Insuline is een relatief veilig middel. Toch kan het bijwerkingen hebben. De meest voorkomende en levensbedreigende bijwerking is dat teveel insuline gespoten wordt, zodat de hoeveelheid glucose teveel daalt. Uw dier kan dan een hypo krijgen. Het is daarom belangrijk dat een dier nauwgezet ingesteld wordt op de dagelijkse hoeveelheid insuline. Speciaal dieren die zich verzetten tegen het bloedprikken, is dit bijzonder lastig. Het is wel een eerste voorwaarde, als U kiest voor de behandeling met insuline, het bloedprikken regelmatig, elke 2-3 dagen wordt uitgevoerd. Bijwerkingen die minder vaak voorkomen zijn netelroos, huiduitslag, allergische reacties, zwellingen rond gewrichten.
Hypo
Een hypo ontstaat als te veel insuline wordt gespoten. Een hypo kunt U meestal zien aankomen. Het gezichtsvermogen neemt
sterk af, trillingen over het lichaam ontstaan en uiteindelijk kan dit in een coma resulteren. Als U een van deze verschijnselen ziet, dient U direct wat suiker te geven. B.v. direct wat vloeibare honing in de bek smeren of druivensuikerpoeder opgelost in een theelepel
lauw water. Hierdoor neemt de hoeveelheid glucose weer toe en verdwijnen de symptomen. U moet voorkomen dat uw dier in een
coma komt!
Zelfcontrole glucoe gehalte
Steeds meer katten en honden eigenaren gaan m.b.v. zelfcontrole het glucosegehalte in het bloed
bij hun huisdier bepalen. Hiervoor zijn diverse eenvoudige apparaatjes beschikbaar.
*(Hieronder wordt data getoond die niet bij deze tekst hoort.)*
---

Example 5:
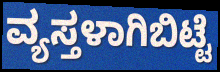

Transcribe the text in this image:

ವ್ಯಸ್ತಳಾಗಿಬಿಟ್ಟೆ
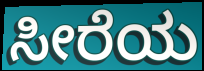
ಸೀರೆಯ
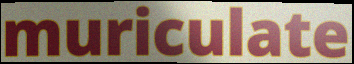
muriculate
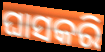
ଘାସକରି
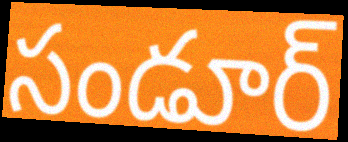
సండూర్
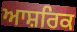
ਆਸ਼ਰਿਕ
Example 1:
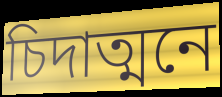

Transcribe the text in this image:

চিদাত্মনে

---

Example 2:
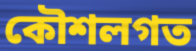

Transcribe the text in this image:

কৌশলগত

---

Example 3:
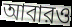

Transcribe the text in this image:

আবারও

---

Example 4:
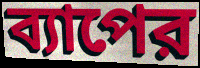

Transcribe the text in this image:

ব্যাপের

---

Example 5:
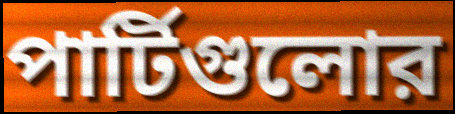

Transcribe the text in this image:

পার্টিগুলোর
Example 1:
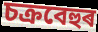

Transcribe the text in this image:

চক্ৰবেহুৰ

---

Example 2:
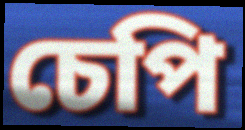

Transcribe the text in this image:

চেপি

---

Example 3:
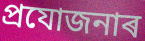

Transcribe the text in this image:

প্ৰযোজনাৰ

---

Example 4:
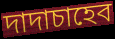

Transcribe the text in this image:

দাদাচাহেব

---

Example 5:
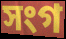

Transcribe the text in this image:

সংগ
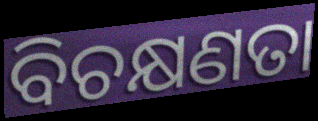
ବିଚକ୍ଷଣତା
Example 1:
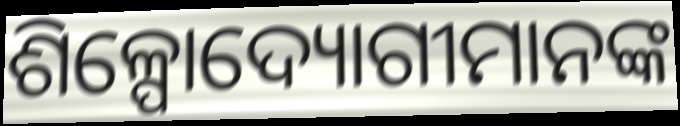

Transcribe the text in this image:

ଶିଳ୍ପୋଦ୍ୟୋଗୀମାନଙ୍କ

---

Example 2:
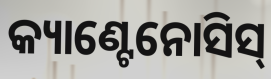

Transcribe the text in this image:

କ୍ୟାଣ୍ଟେନୋସିସ୍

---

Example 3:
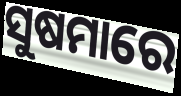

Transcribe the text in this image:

ସୁଷମାରେ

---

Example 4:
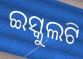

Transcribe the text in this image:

ଇସ୍କୁଲଟି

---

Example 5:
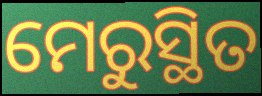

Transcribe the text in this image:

ମେରୁସ୍ଥିତ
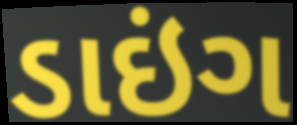
ડાઇંગ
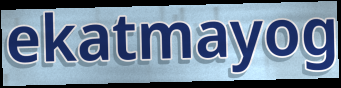
ekatmayog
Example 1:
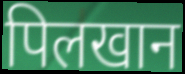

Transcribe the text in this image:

पिलखान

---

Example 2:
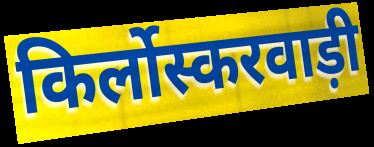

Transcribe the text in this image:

किर्लोस्करवाड़ी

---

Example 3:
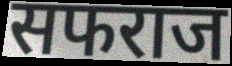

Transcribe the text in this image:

सफराज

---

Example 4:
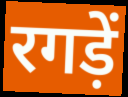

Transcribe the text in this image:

रगड़ें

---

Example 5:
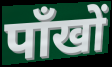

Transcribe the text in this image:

पाँखों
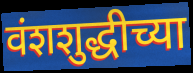
वंशशुद्धीच्या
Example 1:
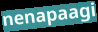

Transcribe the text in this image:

nenapaagi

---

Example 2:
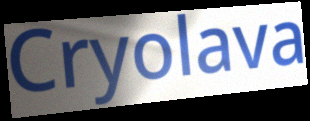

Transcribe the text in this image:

Cryolava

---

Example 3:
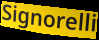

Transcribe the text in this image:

Signorelli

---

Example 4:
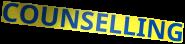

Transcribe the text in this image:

COUNSELLING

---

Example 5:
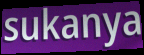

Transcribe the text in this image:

sukanya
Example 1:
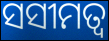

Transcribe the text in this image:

ସସୀମତ୍ୱ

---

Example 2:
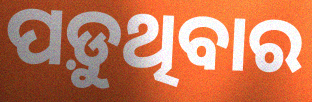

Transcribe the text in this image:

ପଡ଼ୁଥିବାର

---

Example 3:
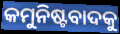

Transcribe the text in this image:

କମୁନିଷ୍ଟବାଦକୁ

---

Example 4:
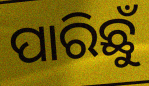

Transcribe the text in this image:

ପାରିଛୁଁ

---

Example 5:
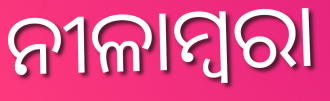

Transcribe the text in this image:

ନୀଳାମ୍ବରା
Deze zijn verkrijgbaar
bij de apotheek. De apparaatjes zijn origineel gemaakt voor mensen. Maar eigen onderzoek heeft uitgewezen dat bij gebruikt
bij dieren de afwijking van de aflezing van het glucose gehalte verwaarloosbaar is. Hierdoor zijn deze apparaatjes
uitstekend ook bij dieren te gebruiken.
Onderzoek naar mogelijke oorzaken van diabetes.
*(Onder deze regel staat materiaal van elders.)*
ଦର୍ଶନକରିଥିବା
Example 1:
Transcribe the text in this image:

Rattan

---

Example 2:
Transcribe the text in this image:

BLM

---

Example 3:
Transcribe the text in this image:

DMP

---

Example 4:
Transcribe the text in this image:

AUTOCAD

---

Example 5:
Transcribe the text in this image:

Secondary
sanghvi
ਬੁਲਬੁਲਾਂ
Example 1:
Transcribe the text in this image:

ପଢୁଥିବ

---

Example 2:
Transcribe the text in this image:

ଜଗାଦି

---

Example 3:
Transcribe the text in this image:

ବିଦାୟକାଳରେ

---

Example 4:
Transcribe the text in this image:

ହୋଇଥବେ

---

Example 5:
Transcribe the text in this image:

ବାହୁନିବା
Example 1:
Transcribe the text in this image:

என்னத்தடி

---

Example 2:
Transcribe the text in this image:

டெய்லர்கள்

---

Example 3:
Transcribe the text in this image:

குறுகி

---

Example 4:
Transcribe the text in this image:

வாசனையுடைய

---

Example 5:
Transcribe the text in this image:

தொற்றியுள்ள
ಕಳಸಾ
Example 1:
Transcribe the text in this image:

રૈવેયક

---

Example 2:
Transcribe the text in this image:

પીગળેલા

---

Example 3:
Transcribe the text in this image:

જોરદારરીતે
Dr. Lisa Landymore-Lim heeft onderzoek verricht naar de relatie tussen voorgeschreven geneesmiddelen en het ontstaan
van diabetes. Het rapport draagt als naam: "Diabetes: epidemie op recept".
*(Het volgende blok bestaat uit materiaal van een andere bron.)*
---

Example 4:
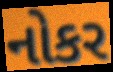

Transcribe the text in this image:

નોકર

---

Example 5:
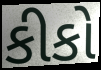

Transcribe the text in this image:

કીકો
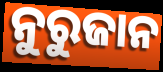
ନୁରୁଜାନ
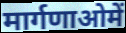
मार्गणाओमें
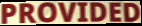
PROVIDED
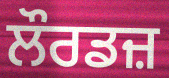
ਲੌਰਡਜ਼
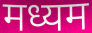
मध्यम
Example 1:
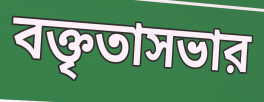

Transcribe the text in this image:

বক্তৃতাসভার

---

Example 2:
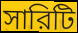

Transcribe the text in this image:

সারিটি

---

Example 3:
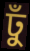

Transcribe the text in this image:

ঢুঁ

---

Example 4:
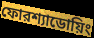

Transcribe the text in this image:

ফোরশ্যাডোয়িং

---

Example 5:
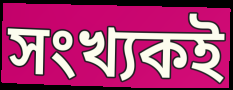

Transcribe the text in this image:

সংখ্যকই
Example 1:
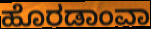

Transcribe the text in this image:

ಹೊರಡಾಂವಾ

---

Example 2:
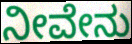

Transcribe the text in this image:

ನೀವೇನು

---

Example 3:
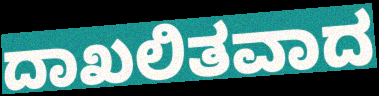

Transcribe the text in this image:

ದಾಖಲಿತವಾದ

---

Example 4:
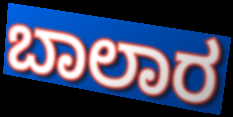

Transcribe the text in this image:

ಬಾಲಾರ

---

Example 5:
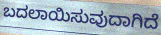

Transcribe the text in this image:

ಬದಲಾಯಿಸುವುದಾಗಿದೆ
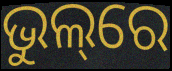
ଭୁଲ୍‌ରେ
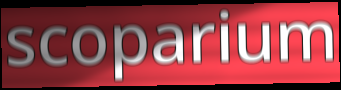
scoparium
De medische literatuur bevat veel duidelijk beschreven gevallen waarbij geneesmiddelen tijdelijke of blijvende
insulineafhankelijke diabetes tot gevolg hebben gehad(Pharmacol Rev. 1970;2:485-518; J. Rheumatol, 1987, 14, 732-735). Hiervoor is in Engeland het voorschrijfgedrag van medicijnen per provincie in kaart gebracht. Bij het onderling
vergelijken van het voorschrijfgedrag per provincie, blijkt dat in provincies waar de dubbele hoeveelheid medicijnen
wordt voorgeschreven ook het dubbele aantal diabetes gevallen voorkomt. Uit een onderzoek bij baby's
en kleine kinderen blijkt dat bij huisartsen die snel antibiotica voorschrijven meer kinderen in de praktijk aantreffen met
diabetes. Een conclusie van het onderzoek is, dat de kans groot is dat zowel insulineafhankelijk(type 1) als niet
insulineafhankelijke diabetes voornamelijk het gevolg is van blootstelling aan bepaalde chemische stoffen in
geneesmiddelen. Van de volgende geneesmiddelen is bekend dat het tot diabetes kan leiden, Dapsone(behandeling lepra),
pentamidine-isethionaat(behandeling longontsteking), Zanosar(Chemotherapie), Diuretica(Plaspil),
Hydrochloorthiazide(behandeling premenstruele periode), Antihypertensiva(behandeling hoge bloeddruk), Penicilline.